Words didn’t matter in this moment because we bypassed them with passion and the tangible way our hearts seemed to sync in the moment. Words were indeed power, but Emmett’s kiss was law, and it commanded my heart in a way that completely overruled my mind and turned me into this malleable thing for him to mold.
When our lips popped apart, his lids were heavy and I was gasping for breath.
“We are shit at talking,” he whispered, gaze caressing my face.
I said nothing, just stared back at him, trying to memorize the planes and angles of his face.
“I didn’t tell you to get dressed because I wanted you to leave.”
My eyes skipped up to his.
“Well…” He grimaced. “I do but not like that.”
“Explain, asshole.”
“I’m trying, brat.”
I kept my lips closed, generously offering another chance. See? I was getting better at this. I’d have to tell my therapist.
“I want to take you somewhere,” he said.
“It’s late.”
“I didn’t know brats had curfews.”
“They don’t, but old men do!” I sassed.
He left me staring at the strong column of his throat and the underside of his stubbled chin while his laugh rose to the ceiling.
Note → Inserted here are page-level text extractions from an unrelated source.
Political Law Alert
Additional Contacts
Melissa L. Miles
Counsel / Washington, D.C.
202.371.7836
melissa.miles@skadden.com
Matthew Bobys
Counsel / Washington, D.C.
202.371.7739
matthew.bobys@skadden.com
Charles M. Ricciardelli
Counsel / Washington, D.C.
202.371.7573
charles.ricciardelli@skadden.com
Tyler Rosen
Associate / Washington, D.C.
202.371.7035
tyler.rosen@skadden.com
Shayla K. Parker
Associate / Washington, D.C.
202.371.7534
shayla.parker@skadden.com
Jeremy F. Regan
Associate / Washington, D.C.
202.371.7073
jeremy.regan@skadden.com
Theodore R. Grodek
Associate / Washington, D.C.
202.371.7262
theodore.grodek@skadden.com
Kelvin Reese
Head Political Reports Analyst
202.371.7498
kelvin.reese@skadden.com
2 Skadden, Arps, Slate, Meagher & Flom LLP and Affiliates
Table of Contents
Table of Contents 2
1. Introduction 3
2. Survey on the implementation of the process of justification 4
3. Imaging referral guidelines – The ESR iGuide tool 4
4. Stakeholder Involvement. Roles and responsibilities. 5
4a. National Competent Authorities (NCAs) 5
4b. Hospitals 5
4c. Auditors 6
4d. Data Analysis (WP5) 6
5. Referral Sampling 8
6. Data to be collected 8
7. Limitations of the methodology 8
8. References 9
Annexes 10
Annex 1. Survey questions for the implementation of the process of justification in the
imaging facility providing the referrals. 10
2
Every angle of him was enticing, every part of him an easy distraction…
“Wait. You want to take me somewhere? You’re coming too?”
“Mm.” He confirmed.
He wasn’t asking me to leave. He was asking me to go with him. Butterflies filled my stomach, bouncing around in drunken flight. “Where?” I asked, knowing it didn’t matter because I’d go anywhere with him.
“Get dressed, and I’ll show you.”
I pushed at him, and he let me up. Anticipation made me buzz, filling me with a lightness that wasn’t there just moments ago. “Can I still wear your shirt?”
“You gonna throw it in the toilet again?”
“Depends. Are you going to piss me off again?” I fired back.
His laughter followed me into the closet.